NavList:
A Community Devoted to the Preservation and Practice of Celestial Navigation and Other Methods of Traditional Wayfinding
From: Frank Reed
Date: 2024 Feb 25, 12:23 -0800
It's absolutely an interesting comparison, but the accuracy is much reduced compared to lunars. The rate of change of a lunar distance relative to the Sun, the planets, and stars is around 13° per day. Short version: the Moon moves by its own apparent diameter in one hour of time (ignoring parallax issues). Meanwhile the Sun moves relative to the planets and stars at a rate of just about 1° per day. At least a dozen times slower so necessarily a dozen times reduced resolution of time. If a navigator on a good day can get UT/GMT to +/-12 seconds by lunar distances, then solar distances would give time only to +/-2.5 minutes of time. The equivalent longitude error is about three miles (minutes of arc of longitude at the equator, of course) for lunars or about three dozen miles by a solar. And that's under the very best of circumstances.
It's true that those 36 miles are better than the historical (18th century) minimum expectations for a practical method of finding longitude. But no matter how much we improve, it hits a system limit very fast. It can't improve. That's as good as it gets, right? And it's only this good if you have an excellent sextant, and if there's no uncertainity in the other body's position.
Unfortunately, the ephemeris data for the planets improved only slowly. It wasn't quite as difficult a problem in celestial mechanics as the Moon's motion, but it still took decades to develop good, predictive models. Consider that the distances of the planets were not included in the British Nautical Almanac --even for lunars-- until 1834. They might have been included to useful practical advantage at least a decade (and maybe two or three decades) earlier, and it seems that their absense was counted as yet more evidence that the Nautical Almanac was in bad need of a revision. Yet even in other nations' nautical almanacs, there were only experiments in planetary lunar distances through the late 1820s.

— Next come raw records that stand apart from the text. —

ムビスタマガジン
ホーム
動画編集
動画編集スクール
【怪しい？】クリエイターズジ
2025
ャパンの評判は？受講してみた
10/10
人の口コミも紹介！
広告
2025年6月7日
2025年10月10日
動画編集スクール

Have you looked at pure Venus distances? One could measure the angular distance of Venus from a bright star when Venus is near inferior conjunction. It moves significantly faster than the Sun, and the coordinates of the stars were reliable and accurate from the early 18th century. But then we're limited to perhaps 25% of each synodic period for Venus when we can make such observations. In addition Venus has a semi-diameter that is large enough to confuse and reduce accuracy for measured angular distances unless a navigator is quite careful. But they would work --with limited accuracy. These would be "Venereal Distances".
We need to find some fast asteroids! :) I have observed multiple small nearby asteroids with motion visible in seconds at 60x through a telescope. But for sextant observations, we need something bigger and faster. Yeah, that's it. We need more big, fast asteroids buzzing the Earth. Problem solved.